The Daily News referred to McGee as "the requisite tech wizard" of the show. Alyssa Rosenberg from The Washington Monthly suggested that the characters of McGee, "an MIT-educated geek who writes thinly veiled novels about the team", and Abby Sciuto appear as "liberal stand-ins" in contrast to more conservative figures on NCIS, such as Gibbs and Tony DiNozzo. None of the characters' political views are specified within the series, and Rosenberg stated that as a result, the show does not "demand that the audience take sides in divisive issues".
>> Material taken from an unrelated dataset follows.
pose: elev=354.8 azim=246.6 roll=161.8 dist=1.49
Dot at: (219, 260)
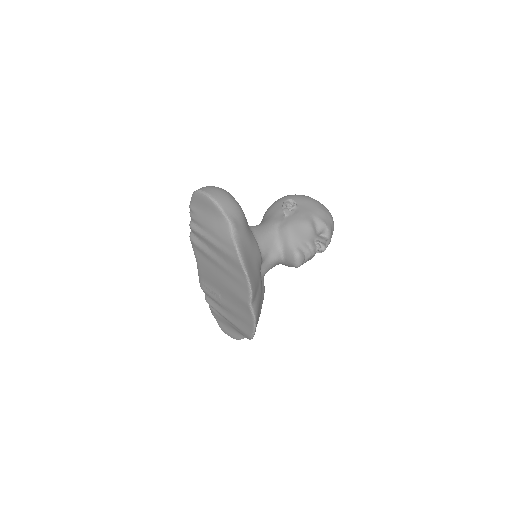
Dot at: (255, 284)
As late as 2022, fans and critics continued to comment on the change in Murray's voice circa season eight. It became darker and raspier around the same time that the character's personality became more serious. Looper writer Alex G noted that many fans believe this to be an artistic decision, but Sean Murray had just lost 25 pounds and quit smoking, both of which can change a person's voice.